North Korea says South Korea is their Number 1 Enemy

 

 

North Korean leader Kim Jong Un has deemed South Korea the hermit kingdom’s top enemy, eschewing any chances of reunification between the two nations divided by the 38th parallel.

In a Jan. 15 speech, Jong Un said he concluded that peaceful reunification was no longer possible. He added that Pyongyang would scrub any reference to South Koreans as fellow countrymen or partners for reconciliation. Instead, North Korea’s constitution would deem the South as a foreign country and a hostile state – one that should be occupied, subjugated and reclaimed in the event of war.

The third-generation leader also accused Seoul of seeking the collapse of the Kim regime, which was established by his grandfather Kim Il Sung and continued by his father Kim Jong Il. Alongside this accusation, Jong Un ordered the abolition of three government agencies working on inter-Korean affairs. He also vowed to tear down the Arch of Reunification that Jong Il had commissioned to symbolize eventual reunification.

“The change would break with decades of North Korean doctrine under [Il Sung and Jong Il] that sought to unify with the South through peaceful means, even while signaling a readiness for war,” the Wall Street Journal (WSJ) pointed out. “North Korea has drawn closer to Russia, supplying its war effort in Ukraine, and revived trade with China.”

“The possibility that the sharp shift in North Korean rhetoric and doctrine could translate into action remains a top concern among U.S. and South Korean officials. Inter-Korean clashes have occurred between the two Koreas in the past, notably with the shelling of a border island and the sinking of a South Korean naval ship in 2010.”

Seoul ready to respond to Pyongyang

“We do not want war, but we also have no intention of avoiding it,” Jong Un addressed the Supreme People’s Assembly – North Korea’s legislative body – on Jan. 15. “Explicitly speaking, we will never unilaterally unleash a war if the enemies do not provoke us.”

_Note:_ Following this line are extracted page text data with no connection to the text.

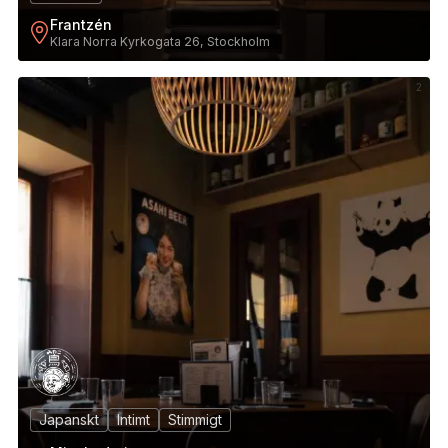
Frantzén
Klara Norra Kyrkogata 26, Stockholm
2
Japanskt
Intimt
Stimmigt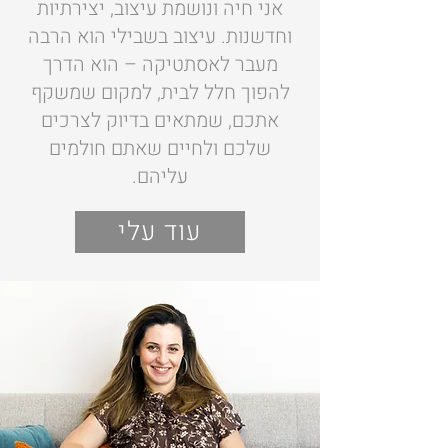
אני חיה ונושמת עיצוב, יצירתיות
וחדשנות. עיצוב בשבילי הוא הרבה
מעבר לאסתטיקה – הוא הדרך
להפוך חלל לבית, למקום שמשקף
אתכם, שמתאים בדיוק לצרכים
שלכם ולחיים שאתם חולמים
עליהם.
עוד עלי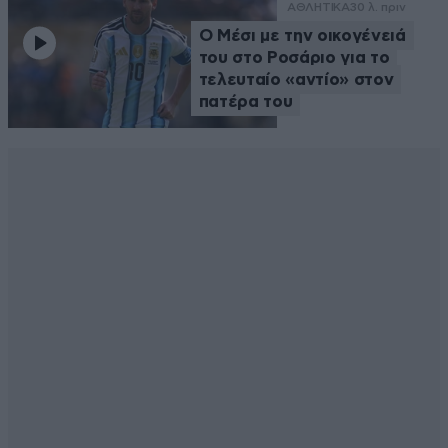
ΑΘΛΗΤΙΚΑ
30 λ. πριν
Ο Μέσι με την οικογένειά
του στο Ροσάριο για το
τελευταίο «αντίο» στον
πατέρα του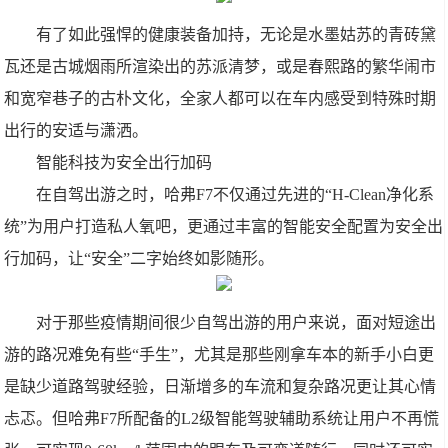
有了如此强悍的健康装备加持，无论是水墨姑苏的青砖黛
瓦还是古城烟雨所渲染出的苏派清梦，或是春熙路的繁华闹市
和宽窄巷子的古朴文化，全家人都可以在车内感受到特殊时期
出行的安适与潇洒。
智能科技为安全出行加码
在自驾出游之时，哈弗F7不仅通过先进的“H-Clean净化系
统”为用户打造私人氧吧，更通过丰富的智能安全配置为安全出
行加码，让“安全”二字始终如影随形。
对于那些疫情期间很少自驾出游的用户来说，面对短途出
游的路况难免有些“手生”，尤其是那些刚拿车本的新手小白更
是缺少道路驾驶经验，日渐增多的车流和复杂路况更让其心情
忐忑。但哈弗F7所配备的L2级智能驾驶辅助系统让用户不再慌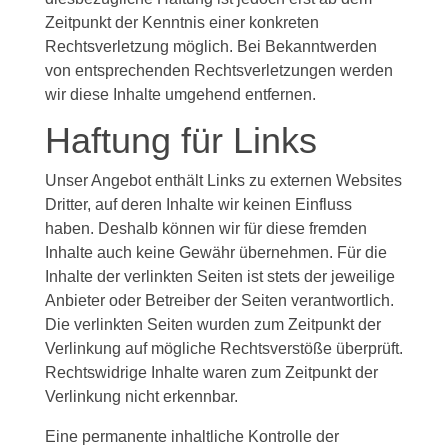
Zeitpunkt der Kenntnis einer konkreten
Rechtsverletzung möglich. Bei Bekanntwerden
von entsprechenden Rechtsverletzungen werden
wir diese Inhalte umgehend entfernen.
Haftung für Links
Unser Angebot enthält Links zu externen Websites
Dritter, auf deren Inhalte wir keinen Einfluss
haben. Deshalb können wir für diese fremden
Inhalte auch keine Gewähr übernehmen. Für die
Inhalte der verlinkten Seiten ist stets der jeweilige
Anbieter oder Betreiber der Seiten verantwortlich.
Die verlinkten Seiten wurden zum Zeitpunkt der
Verlinkung auf mögliche Rechtsverstöße überprüft.
Rechtswidrige Inhalte waren zum Zeitpunkt der
Verlinkung nicht erkennbar.
Eine permanente inhaltliche Kontrolle der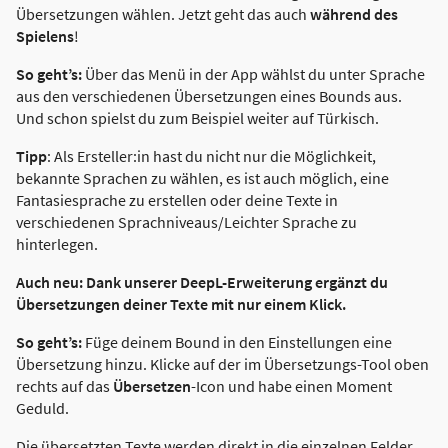
Übersetzungen wählen. Jetzt geht das auch
während des
Spielens
!
So geht’s:
Über das Menü in der App wählst du unter Sprache
aus den verschiedenen Übersetzungen eines Bounds aus.
Und schon spielst du zum Beispiel weiter auf Türkisch.
Tipp
: Als Ersteller:in hast du nicht nur die Möglichkeit,
bekannte Sprachen zu wählen, es ist auch möglich, eine
Fantasiesprache zu erstellen oder deine Texte in
verschiedenen Sprachniveaus/Leichter Sprache zu
hinterlegen.
Auch neu: Dank unserer DeepL-Erweiterung ergänzt du
Übersetzungen deiner Texte mit nur einem Klick.
So geht’s:
Füge deinem Bound in den Einstellungen eine
Übersetzung hinzu. Klicke auf der im Übersetzungs-Tool oben
rechts auf das
Übersetzen
-Icon und habe einen Moment
Geduld.
Die übersetzten Texte werden direkt in die einzelnen Felder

Meanwhile, South Korea has expanded its military cooperation with the U.S. and Japan. South Korean President Yoon Suk Yeol, a conservative, also reiterated that Seoul will respond to military action by the North – formally the Democratic People’s Republic of Korea.

“Should North Korea provoke us, we will punish them multiple times as hard,” the South Korean leader said during a Jan. 16 cabinet meeting, a day after Jong Un delivered his remarks. Yoon added that he believes peace can only be achieved through strength.

The WSJ pointed out that the discord between the two Koreas, mainly driven by the North’s aggression, has been building. In June 2020, Pyongyang blew up an inter-Korean liaison office operating in the southern border town of Kaesong. Both Koreas backed away from an inter-Korean accord meant to tone down hostilities in November, leading to both rearming soldiers near the two nations’ Demilitarized Zone.

Ties between Seoul and Pyongyang further worsened after Yoon took office in May 2022, replacing his leftist predecessor Moon Jae-in. Within months, North Korea blasted Yoon’s proposal to revive inter-Korean ties as an “absurd dream.” Jong Un ultimately admitted in an end-of-year plenary speech in 2023 that he had abandoned hope in the South as a partner for peace.

In turn, the Yoon administration has sought to take a tough stance against the North. The South Korean president has admonished Pyongyang over its spree of weapons tests and accelerated the rollout of the country’s new missile defenses. Moreover, a South Korean defense white paper released last year cast North Korea as the enemy for the first time in six years.